説明

下水道マンホール用スクリーン

【課題】 従来、マンホール底部に堆積した夾雑物は、内部に設置された水中ポンプで強制的に吐き出していたが、水中ポンプの羽根車にゴミが絡んで停止してしまうことがあった。本発明は、マンホール内へのゴミ等の堆積を簡易に防止する技術を提供することを目的とする。
【解決手段】 スクリーン6は、バッフル板9内側であって流入管5の出口位置に、吊り下げ金具8を用いてバッフル板に着脱可能に設置する。材料は樹脂被覆コーティング鉄又はステンレス鋼であって、スクリーンの底部の目幅は25〜35mm角程度である。吊り下げ位置は、スクリーン6の上端部が流入管5の底部より50mm程度下になるように設置する。スクリーン及び吊り下げ金具は、釣り下げ位置と大きさを調節できるように伸縮性のものとする。流入管内部では、流入汚水量及び管勾配によって流速が異なるため、流入汚水はバッフル板9の内側にあたって跳ね返り、流速を弱めた後にインバート4上に落ちる。その流下途中にスクリーン6を取り付けることで、汚水中のゴミ等を除去、破砕する。

【発明の詳細な説明】
【技術分野】
【0001】
本発明は、下水道マンホールの付属物に係り、特に、マンホール内に流入する夾雑物を除去するために汚水流入管の出口位置に設置する筒状スクリーンに関する。
【背景技術】
【0002】
マンホールではゴミなどの夾雑物が堆積すると、ポンプ故障など様々な弊害が発生する。したがって、定期的にバキュームカーや高圧洗浄車などを使い、作業者がマンホール内に降りて清掃作業を行ってきた。しかし、マンホール内部は狭く作業スペースが少ないため、底部に堆積した夾雑物を人間が中に入って除去、清掃するのは極めて困難な作業となる。また、作業環境が劣悪であることから改善が強く求められている。このような背景から、夾雑物除去のための装置が種々提案されている(例えば、特許文献1参照。)。
【先行技術文献】
【特許文献】
【0003】
【特許文献1】 特開平7−48870号公報
【発明の概要】
【発明が解決しようとする課題】
【0004】
特許文献1の技術は、ポンプのヘッダー管に取り付けた制御弁操作により、底部に堆積したゴミを水中ポンプで強制的に吐き出し可能としたものである。しかし、水中ポンプで除去するため、ポンプ本体の羽根車にゴミが絡み、詰りを起こして停止させてしまう可能性がある。本発明は、このような従来技術が有する問題を解決しようとするものであり、マンホール内へのゴミ等の堆積を簡易に防止する技術を提供することを目的とする。
【課題を解決するための手段】
【0005】
上記の課題を解決するために、本発明の第1手段は、下水道マンホール内に設置し汚水中の夾雑物を捕捉且つ/又は粉砕するためのスクリーンであって、汚水流入管の出口とバッフル板とに挟まれる空間に着脱自在に設置され、底面及び側面が金網で構成される筒形状であることを特徴とする。

- [取り組む課題]:
上の下水道マンホール用スクリーンの文書のうち、「下水道マンホール用スクリーン」を含む語句で始まり「例えば、特許文献1参照。)。」で終わる部分を、一字一句変えずに書き写すこと。

- [対象データ]:
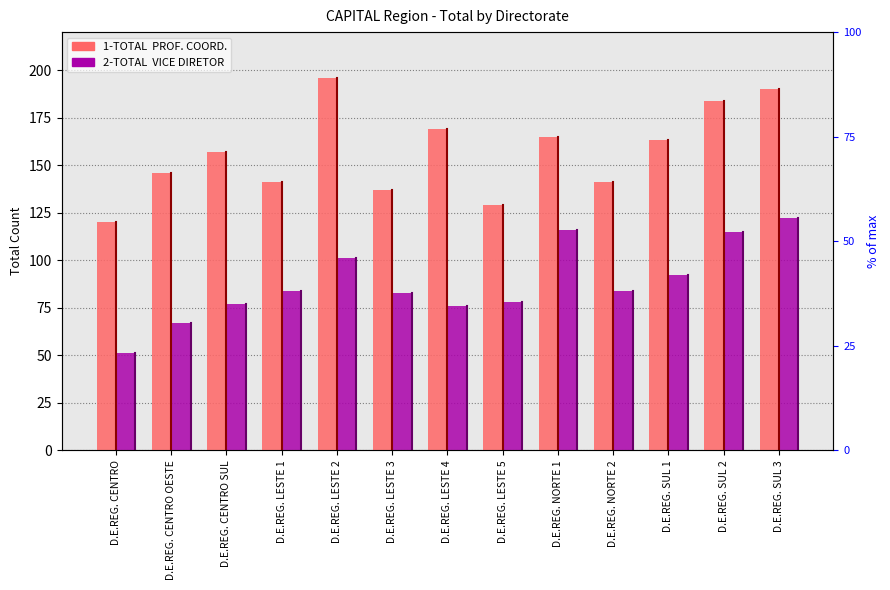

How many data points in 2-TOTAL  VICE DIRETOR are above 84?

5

* * *

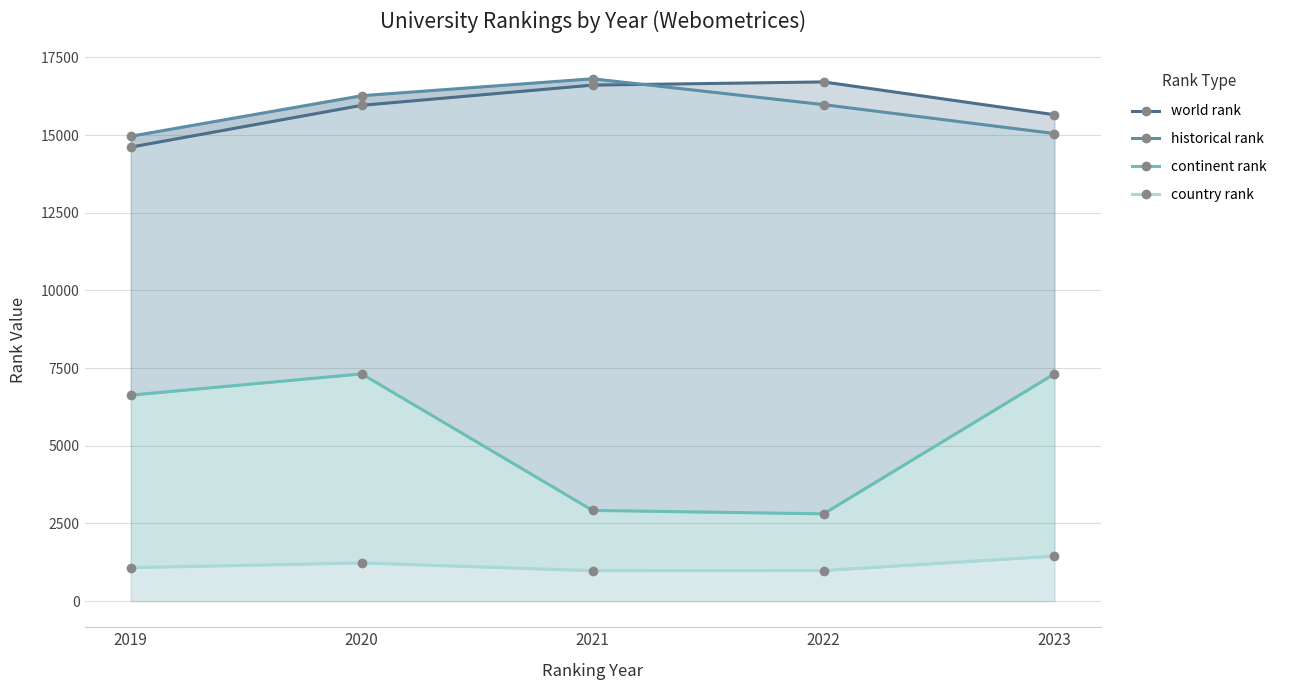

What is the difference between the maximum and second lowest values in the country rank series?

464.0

- [解答]:
下水道マンホール用スクリーン

【課題】 従来、マンホール底部に堆積した夾雑物は、内部に設置された水中ポンプで強制的に吐き出していたが、水中ポンプの羽根車にゴミが絡んで停止してしまうことがあった。本発明は、マンホール内へのゴミ等の堆積を簡易に防止する技術を提供することを目的とする。
【解決手段】 スクリーン6は、バッフル板9内側であって流入管5の出口位置に、吊り下げ金具8を用いてバッフル板に着脱可能に設置する。材料は樹脂被覆コーティング鉄又はステンレス鋼であって、スクリーンの底部の目幅は25〜35mm角程度である。吊り下げ位置は、スクリーン6の上端部が流入管5の底部より50mm程度下になるように設置する。スクリーン及び吊り下げ金具は、釣り下げ位置と大きさを調節できるように伸縮性のものとする。流入管内部では、流入汚水量及び管勾配によって流速が異なるため、流入汚水はバッフル板9の内側にあたって跳ね返り、流速を弱めた後にインバート4上に落ちる。その流下途中にスクリーン6を取り付けることで、汚水中のゴミ等を除去、破砕する。

【発明の詳細な説明】
【技術分野】
【0001】
本発明は、下水道マンホールの付属物に係り、特に、マンホール内に流入する夾雑物を除去するために汚水流入管の出口位置に設置する筒状スクリーンに関する。
【背景技術】
【0002】
マンホールではゴミなどの夾雑物が堆積すると、ポンプ故障など様々な弊害が発生する。したがって、定期的にバキュームカーや高圧洗浄車などを使い、作業者がマンホール内に降りて清掃作業を行ってきた。しかし、マンホール内部は狭く作業スペースが少ないため、底部に堆積した夾雑物を人間が中に入って除去、清掃するのは極めて困難な作業となる。また、作業環境が劣悪であることから改善が強く求められている。このような背景から、夾雑物除去のための装置が種々提案されている(例えば、特許文献1参照。)。